WHAT TO WORK ON:
Nothing but the lines from the one containing "(plotinvisibletext false)" through the last line of the records below should be written out, each exactly as it stands.
● ● ● ● ● ● ●
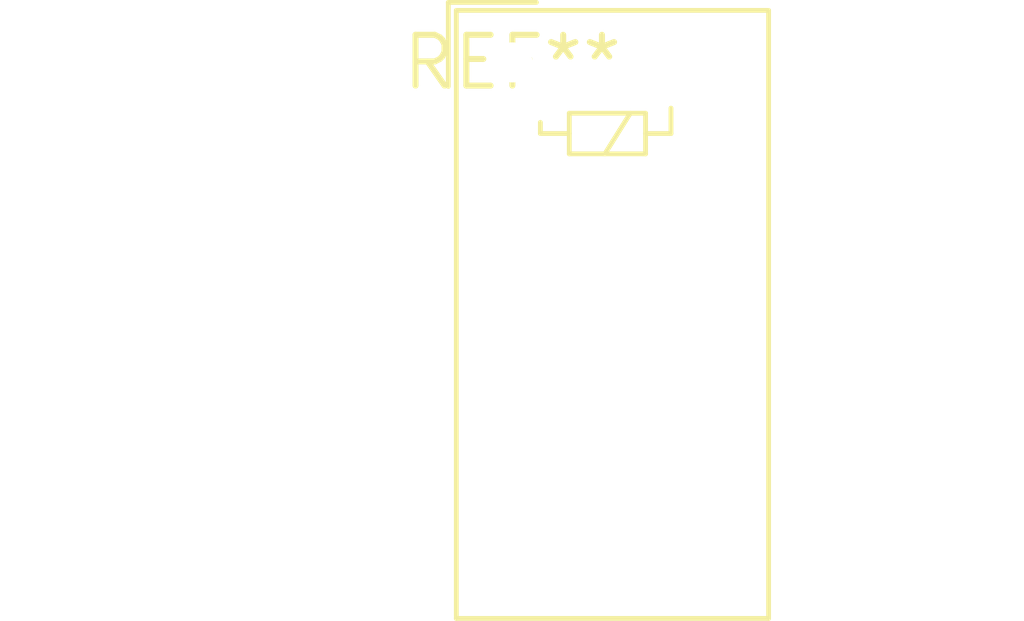
<source format=kicad_pcb>
(kicad_pcb (version 20240108) (generator pcbnew)

  (general
    (thickness 1.6)
  )

  (paper "A4")
  (layers
    (0 "F.Cu" signal)
    (31 "B.Cu" signal)
    (32 "B.Adhes" user "B.Adhesive")
    (33 "F.Adhes" user "F.Adhesive")
    (34 "B.Paste" user)
    (35 "F.Paste" user)
    (36 "B.SilkS" user "B.Silkscreen")
    (37 "F.SilkS" user "F.Silkscreen")
    (38 "B.Mask" user)
    (39 "F.Mask" user)
    (40 "Dwgs.User" user "User.Drawings")
    (41 "Cmts.User" user "User.Comments")
    (42 "Eco1.User" user "User.Eco1")
    (43 "Eco2.User" user "User.Eco2")
    (44 "Edge.Cuts" user)
    (45 "Margin" user)
    (46 "B.CrtYd" user "B.Courtyard")
    (47 "F.CrtYd" user "F.Courtyard")
    (48 "B.Fab" user)
    (49 "F.Fab" user)
    (50 "User.1" user)
    (51 "User.2" user)
    (52 "User.3" user)
    (53 "User.4" user)
    (54 "User.5" user)
    (55 "User.6" user)
    (56 "User.7" user)
    (57 "User.8" user)
    (58 "User.9" user)
  )

  (setup
    (pad_to_mask_clearance 0)
    (pcbplotparams
      (layerselection 0x00010fc_ffffffff)
      (plot_on_all_layers_selection 0x0000000_00000000)
      (disableapertmacros false)
      (usegerberextensions false)
      (usegerberattributes false)
      (usegerberadvancedattributes false)
      (creategerberjobfile false)
      (dashed_line_dash_ratio 12.000000)
      (dashed_line_gap_ratio 3.000000)
      (svgprecision 4)
      (plotframeref false)
      (viasonmask false)
      (mode 1)
      (useauxorigin false)
      (hpglpennumber 1)
      (hpglpenspeed 20)
      (hpglpendiameter 15.000000)
      (dxfpolygonmode false)
      (dxfimperialunits false)
      (dxfusepcbnewfont false)
      (psnegative false)
      (psa4output false)
      (plotreference false)
      (plotvalue false)
      (plotinvisibletext false)
      (sketchpadsonfab false)
      (subtractmaskfromsilk false)
      (outputformat 1)
      (mirror false)
      (drillshape 1)
      (scaleselection 1)
      (outputdirectory "")
    )
  )

  (net 0 "")

  (footprint "Relay_DPDT_Omron_G6S-2" (layer "F.Cu") (at 0 0))

)

</source>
● ● ● ● ● ● ●
ANSWER SECTION:
      (plotinvisibletext false)
      (sketchpadsonfab false)
      (subtractmaskfromsilk false)
      (outputformat 1)
      (mirror false)
      (drillshape 1)
      (scaleselection 1)
      (outputdirectory "")
    )
  )

  (net 0 "")

  (footprint "Relay_DPDT_Omron_G6S-2" (layer "F.Cu") (at 0 0))

)

</source>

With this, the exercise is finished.